Step 1: Understanding the Concept:
Total electric flux leaving a closed surface depends only on the net charge enclosed within it, according to Gauss's Law.
First, calculate the total charge on the spherical surface using the charge density.
Step 2: Key Formula or Approach:
Total charge $q = \sigma \cdot A$, where $A = 4\pi r^2$ is the surface area.
Gauss's Law for electric flux: $\Phi_E = \frac{q}{\varepsilon_0}$.
Step 3: Detailed Explanation:
Given diameter $D = 3.5 \text{ cm} \implies$ radius $r = 1.75 \text{ cm} = 1.75 \times 10^{-2} \text{ m}$.
Surface charge density $\sigma = 20 \mu\text{C m}^{-2} = 20 \times 10^{-6} \text{ C m}^{-2}$.

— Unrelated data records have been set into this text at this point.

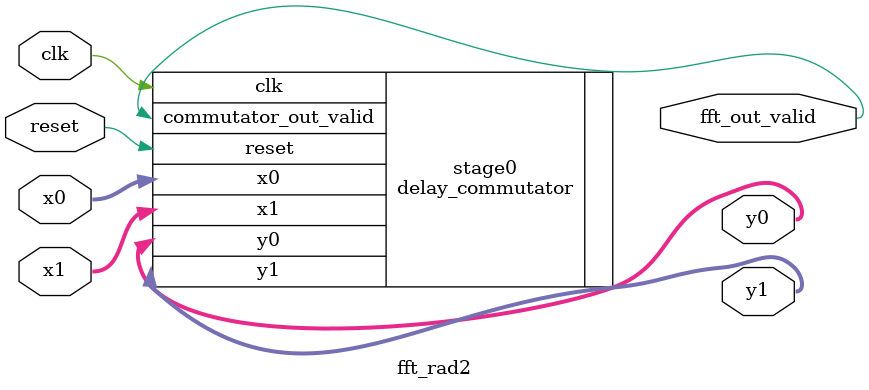
<source format=sv>
module fft_rad2 #(
    parameter N = 8,
    parameter DATA_WIDTH = 16
)(
    input logic clk,
    input logic reset,
    input logic [DATA_WIDTH-1:0] x0,
    input logic [DATA_WIDTH-1:0] x1,
    output logic [DATA_WIDTH-1:0] y0,
    output logic [DATA_WIDTH-1:0] y1,
    output logic fft_out_valid

);

// N = 8 Point DIF FFT

// Using a pipelined design from lecture
// Log2(N) = 3 butterfly stages
// Each stage takes N/2 cycles

// Stage 1
// Butterfly 1
// Delay Commutator - Delay and rearrage stage output

// Stage 2
// Butterfly 2
// Delay Commutator - Delay and rearrage stage output

// Stage 3
// Butterfly 3
// Delay Commutator - Delay and rearrage stage output

// DC 2
delay_commutator #(
    .DELAY(2),
    .DATA_WIDTH(DATA_WIDTH)
) stage0 (
    .clk(clk),
    .reset(reset),
    .x0(x0),
    .x1(x1),
    .y0(y0),
    .y1(y1),
    .commutator_out_valid(fft_out_valid)
);

// DC 1

endmodule
</source>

Calculate surface area $A$: \[ A = 4\pi r^2 = 4 \times 3.14159 \times (1.75 \times 10^{-2})^2 \] \[ A \approx 12.566 \times 3.0625 \times 10^{-4} \approx 38.48 \times 10^{-4} \text{ m}^2 \] Calculate total charge $q$: \[ q = \sigma \times A = (20 \times 10^{-6}) \times (38.48 \times 10^{-4}) \] \[ q = 769.6 \times 10^{-10} \text{ C} \approx 7.696 \times 10^{-8} \text{ C} \] Calculate electric flux $\Phi_E$: \[ \Phi_E = \frac{q}{\varepsilon_0} = \frac{7.696 \times 10^{-8}}{8.85 \times 10^{-12}} \] \[ \Phi_E \approx 0.8696 \times 10^4 = 8696 \text{ V}\cdot\text{m} \] This value can be approximated to $8700$, which is $87 \times 10^2$.
Note: The options incorrectly use the unit Weber (Wb), which is for magnetic flux. The numerical value is what is being tested.
Step 4: Final Answer:
The numerical value is $87 \times 10^2$.